Methods. From March 1997 to March 1998, 35 patients with bronchogenic carcinoma were studied (29 males and 6 females, mean age 64.9 years, range 51-77 and 61.0 years, range 52-77 respectively). The mean follow-up for males was 125.70 days (from 30 to 198) after surgery and for females 125.79 days (from 30 to 180). CEA and NSE were tested by immunoenzymatic automated method, whereas TPA and CYFRA 21-1 were assayed by immunoradiometric techniques. For each patient both the dismission curve and the half-life of considered markers were calculated during follow-up.

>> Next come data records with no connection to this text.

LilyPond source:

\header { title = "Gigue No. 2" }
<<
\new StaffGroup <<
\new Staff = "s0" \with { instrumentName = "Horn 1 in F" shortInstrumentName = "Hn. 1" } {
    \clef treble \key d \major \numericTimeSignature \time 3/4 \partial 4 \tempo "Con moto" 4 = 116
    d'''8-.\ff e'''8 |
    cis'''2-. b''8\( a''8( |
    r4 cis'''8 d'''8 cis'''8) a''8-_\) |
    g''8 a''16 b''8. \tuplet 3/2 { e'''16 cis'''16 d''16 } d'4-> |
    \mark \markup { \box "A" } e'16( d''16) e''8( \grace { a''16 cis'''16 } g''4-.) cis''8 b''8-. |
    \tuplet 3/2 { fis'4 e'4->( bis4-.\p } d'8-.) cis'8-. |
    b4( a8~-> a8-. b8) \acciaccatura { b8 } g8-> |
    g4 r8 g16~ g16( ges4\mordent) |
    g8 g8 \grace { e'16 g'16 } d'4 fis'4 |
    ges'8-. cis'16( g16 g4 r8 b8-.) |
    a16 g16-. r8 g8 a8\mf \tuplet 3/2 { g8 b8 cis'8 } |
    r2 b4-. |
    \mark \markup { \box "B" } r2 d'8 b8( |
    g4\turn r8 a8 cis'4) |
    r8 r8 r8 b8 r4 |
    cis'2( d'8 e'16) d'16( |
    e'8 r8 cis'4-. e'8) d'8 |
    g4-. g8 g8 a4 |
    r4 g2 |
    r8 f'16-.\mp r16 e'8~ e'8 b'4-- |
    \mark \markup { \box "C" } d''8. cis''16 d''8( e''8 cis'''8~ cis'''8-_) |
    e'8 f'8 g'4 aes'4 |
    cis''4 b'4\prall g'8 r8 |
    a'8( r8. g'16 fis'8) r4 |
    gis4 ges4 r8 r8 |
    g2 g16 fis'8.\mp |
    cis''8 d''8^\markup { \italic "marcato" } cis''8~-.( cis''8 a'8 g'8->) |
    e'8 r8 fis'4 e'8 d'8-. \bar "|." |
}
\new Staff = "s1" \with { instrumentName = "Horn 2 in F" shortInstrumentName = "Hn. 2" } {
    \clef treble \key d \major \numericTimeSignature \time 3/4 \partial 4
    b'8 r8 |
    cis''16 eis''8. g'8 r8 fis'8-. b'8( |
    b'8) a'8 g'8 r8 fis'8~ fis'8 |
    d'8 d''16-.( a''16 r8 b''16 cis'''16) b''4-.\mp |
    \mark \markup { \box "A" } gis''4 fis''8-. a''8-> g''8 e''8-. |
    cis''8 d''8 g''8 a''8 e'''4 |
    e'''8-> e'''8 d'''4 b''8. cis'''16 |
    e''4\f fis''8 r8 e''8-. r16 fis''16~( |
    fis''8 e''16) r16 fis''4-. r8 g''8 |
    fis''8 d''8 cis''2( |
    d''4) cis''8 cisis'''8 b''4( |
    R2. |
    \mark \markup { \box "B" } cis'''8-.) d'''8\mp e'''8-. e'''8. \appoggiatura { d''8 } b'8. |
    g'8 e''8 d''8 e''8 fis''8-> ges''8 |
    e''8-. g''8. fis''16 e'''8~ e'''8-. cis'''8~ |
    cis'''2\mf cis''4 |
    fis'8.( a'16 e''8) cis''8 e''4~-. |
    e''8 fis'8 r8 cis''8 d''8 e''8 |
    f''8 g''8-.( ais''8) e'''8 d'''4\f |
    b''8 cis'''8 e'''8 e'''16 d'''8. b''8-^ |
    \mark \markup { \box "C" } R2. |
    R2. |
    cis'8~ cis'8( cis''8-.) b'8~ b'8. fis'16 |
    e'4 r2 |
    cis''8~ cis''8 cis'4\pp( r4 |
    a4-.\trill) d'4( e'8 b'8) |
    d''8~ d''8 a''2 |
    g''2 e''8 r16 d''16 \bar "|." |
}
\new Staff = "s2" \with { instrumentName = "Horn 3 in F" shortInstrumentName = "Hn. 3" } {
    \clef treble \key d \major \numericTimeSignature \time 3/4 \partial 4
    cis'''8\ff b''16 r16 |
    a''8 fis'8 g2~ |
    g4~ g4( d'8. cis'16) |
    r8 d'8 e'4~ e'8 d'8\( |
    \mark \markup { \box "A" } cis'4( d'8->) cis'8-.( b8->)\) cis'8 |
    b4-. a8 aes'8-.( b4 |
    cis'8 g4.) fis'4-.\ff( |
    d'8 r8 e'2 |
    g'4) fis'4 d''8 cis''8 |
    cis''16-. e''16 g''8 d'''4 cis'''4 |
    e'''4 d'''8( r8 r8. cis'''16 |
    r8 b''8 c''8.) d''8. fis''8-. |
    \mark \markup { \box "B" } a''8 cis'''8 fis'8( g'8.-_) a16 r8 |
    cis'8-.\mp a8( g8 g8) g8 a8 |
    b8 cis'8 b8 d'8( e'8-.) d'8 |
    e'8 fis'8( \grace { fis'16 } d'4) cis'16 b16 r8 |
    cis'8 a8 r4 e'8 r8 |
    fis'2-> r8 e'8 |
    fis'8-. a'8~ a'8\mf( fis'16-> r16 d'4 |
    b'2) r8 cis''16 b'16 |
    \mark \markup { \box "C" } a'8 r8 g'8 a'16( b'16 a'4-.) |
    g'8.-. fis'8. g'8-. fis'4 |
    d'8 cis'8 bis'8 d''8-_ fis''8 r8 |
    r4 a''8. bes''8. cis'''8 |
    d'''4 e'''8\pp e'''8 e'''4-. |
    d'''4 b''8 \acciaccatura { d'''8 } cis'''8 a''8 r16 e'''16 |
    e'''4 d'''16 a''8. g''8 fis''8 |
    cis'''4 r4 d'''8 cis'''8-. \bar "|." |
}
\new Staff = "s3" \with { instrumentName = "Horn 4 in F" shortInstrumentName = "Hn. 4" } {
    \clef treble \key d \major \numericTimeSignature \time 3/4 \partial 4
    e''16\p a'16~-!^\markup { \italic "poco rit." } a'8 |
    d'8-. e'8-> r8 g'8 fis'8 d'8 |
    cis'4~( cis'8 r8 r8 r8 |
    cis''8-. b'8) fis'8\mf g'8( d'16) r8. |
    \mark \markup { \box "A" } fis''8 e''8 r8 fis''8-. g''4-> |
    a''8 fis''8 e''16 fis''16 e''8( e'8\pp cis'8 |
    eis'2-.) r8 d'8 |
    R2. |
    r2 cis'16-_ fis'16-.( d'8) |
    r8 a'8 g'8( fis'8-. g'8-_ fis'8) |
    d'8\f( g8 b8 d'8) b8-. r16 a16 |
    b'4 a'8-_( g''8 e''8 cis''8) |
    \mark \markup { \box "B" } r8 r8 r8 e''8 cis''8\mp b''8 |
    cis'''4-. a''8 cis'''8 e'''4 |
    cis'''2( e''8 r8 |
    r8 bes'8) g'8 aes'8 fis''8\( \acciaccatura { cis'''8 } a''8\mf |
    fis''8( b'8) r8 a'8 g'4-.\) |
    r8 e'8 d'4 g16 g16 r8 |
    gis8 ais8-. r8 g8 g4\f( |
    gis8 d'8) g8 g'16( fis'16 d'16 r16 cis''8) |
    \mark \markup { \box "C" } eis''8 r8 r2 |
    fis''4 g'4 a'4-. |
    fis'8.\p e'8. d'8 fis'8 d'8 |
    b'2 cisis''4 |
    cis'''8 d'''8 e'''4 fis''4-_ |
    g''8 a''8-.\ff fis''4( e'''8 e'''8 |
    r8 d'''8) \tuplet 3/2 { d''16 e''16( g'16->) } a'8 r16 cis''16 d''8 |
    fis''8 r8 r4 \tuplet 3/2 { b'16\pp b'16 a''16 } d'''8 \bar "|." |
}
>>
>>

Results. A statistically significant difference was found for preoperative values of TPA (p=0.027) and CYFRA 21-1 (p=0.025) between SqCLC and adenocarcinoma. The preoperative levels of markers were higher in patients who would develope a relapse, even if statistical signi-ficance was not reached. CEA half-life was of 1.4 days, while in patients with a history of relapse or metastatic spreading was 4.5 days. No differences were revealed concerning CYFRA 21-1 between the two groups.
Conclusions. Seriate determination of some markers (CEA and TPA in particular) during postoperative follow-up after surgery for bronchogenic carcinomas can be a useful prognostic tool. Longer follow-up would provide additional informations in order to determine individual predictive threshold between poor and good prognosis.